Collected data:
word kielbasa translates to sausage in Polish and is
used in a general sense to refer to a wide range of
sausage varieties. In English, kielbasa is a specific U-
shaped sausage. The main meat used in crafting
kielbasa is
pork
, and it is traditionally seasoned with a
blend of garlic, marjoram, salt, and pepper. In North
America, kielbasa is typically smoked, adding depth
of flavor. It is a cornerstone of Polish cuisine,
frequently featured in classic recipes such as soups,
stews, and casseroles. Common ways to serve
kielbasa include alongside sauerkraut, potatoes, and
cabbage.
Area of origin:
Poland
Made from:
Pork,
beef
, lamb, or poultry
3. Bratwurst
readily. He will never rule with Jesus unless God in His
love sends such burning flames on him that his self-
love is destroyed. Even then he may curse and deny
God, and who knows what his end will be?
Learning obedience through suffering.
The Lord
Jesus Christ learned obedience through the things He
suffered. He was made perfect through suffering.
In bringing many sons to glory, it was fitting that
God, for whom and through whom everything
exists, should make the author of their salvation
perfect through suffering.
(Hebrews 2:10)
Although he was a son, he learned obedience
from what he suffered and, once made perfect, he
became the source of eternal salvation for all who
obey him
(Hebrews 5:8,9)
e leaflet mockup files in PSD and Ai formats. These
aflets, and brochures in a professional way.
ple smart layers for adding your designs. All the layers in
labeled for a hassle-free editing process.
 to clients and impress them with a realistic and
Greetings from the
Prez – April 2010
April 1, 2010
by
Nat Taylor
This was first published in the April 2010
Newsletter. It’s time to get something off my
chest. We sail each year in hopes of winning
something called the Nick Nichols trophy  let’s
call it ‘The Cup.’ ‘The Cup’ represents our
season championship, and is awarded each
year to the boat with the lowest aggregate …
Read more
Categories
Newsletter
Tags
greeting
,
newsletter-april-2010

**PROBLEM TO SOLVE:**
Recast every line of the records as a Markdown table with two columns, Row and Line, numbering the lines in order and leaving out any blank lines.

**WRITTEN RESPONSE:**
| Row | Line |
|---|---|
| 1 | word kielbasa translates to sausage in Polish and is |
| 2 | used in a general sense to refer to a wide range of |
| 3 | sausage varieties. In English, kielbasa is a specific U- |
| 4 | shaped sausage. The main meat used in crafting |
| 5 | kielbasa is |
| 6 | pork |
| 7 | , and it is traditionally seasoned with a |
| 8 | blend of garlic, marjoram, salt, and pepper. In North |
| 9 | America, kielbasa is typically smoked, adding depth |
| 10 | of flavor. It is a cornerstone of Polish cuisine, |
| 11 | frequently featured in classic recipes such as soups, |
| 12 | stews, and casseroles. Common ways to serve |
| 13 | kielbasa include alongside sauerkraut, potatoes, and |
| 14 | cabbage. |
| 15 | Area of origin: |
| 16 | Poland |
| 17 | Made from: |
| 18 | Pork, |
| 19 | beef |
| 20 | , lamb, or poultry |
| 21 | 3. Bratwurst |
| 22 | readily. He will never rule with Jesus unless God in His |
| 23 | love sends such burning flames on him that his self- |
| 24 | love is destroyed. Even then he may curse and deny |
| 25 | God, and who knows what his end will be? |
| 26 | Learning obedience through suffering. |
| 27 | The Lord |
| 28 | Jesus Christ learned obedience through the things He |
| 29 | suffered. He was made perfect through suffering. |
| 30 | In bringing many sons to glory, it was fitting that |
| 31 | God, for whom and through whom everything |
| 32 | exists, should make the author of their salvation |
| 33 | perfect through suffering. |
| 34 | (Hebrews 2:10) |
| 35 | Although he was a son, he learned obedience |
| 36 | from what he suffered and, once made perfect, he |
| 37 | became the source of eternal salvation for all who |
| 38 | obey him |
| 39 | (Hebrews 5:8,9) |
| 40 | e leaflet mockup files in PSD and Ai formats. These |
| 41 | aflets, and brochures in a professional way. |
| 42 | ple smart layers for adding your designs. All the layers in |
| 43 | labeled for a hassle-free editing process. |
| 44 |  to clients and impress them with a realistic and |
| 45 | Greetings from the |
| 46 | Prez – April 2010 |
| 47 | April 1, 2010 |
| 48 | by |
| 49 | Nat Taylor |
| 50 | This was first published in the April 2010 |
| 51 | Newsletter. It’s time to get something off my |
| 52 | chest. We sail each year in hopes of winning |
| 53 | something called the Nick Nichols trophy  let’s |
| 54 | call it ‘The Cup.’ ‘The Cup’ represents our |
| 55 | season championship, and is awarded each |
| 56 | year to the boat with the lowest aggregate … |
| 57 | Read more |
| 58 | Categories |
| 59 | Newsletter |
| 60 | Tags |
| 61 | greeting |
| 62 | , |
| 63 | newsletter-april-2010 |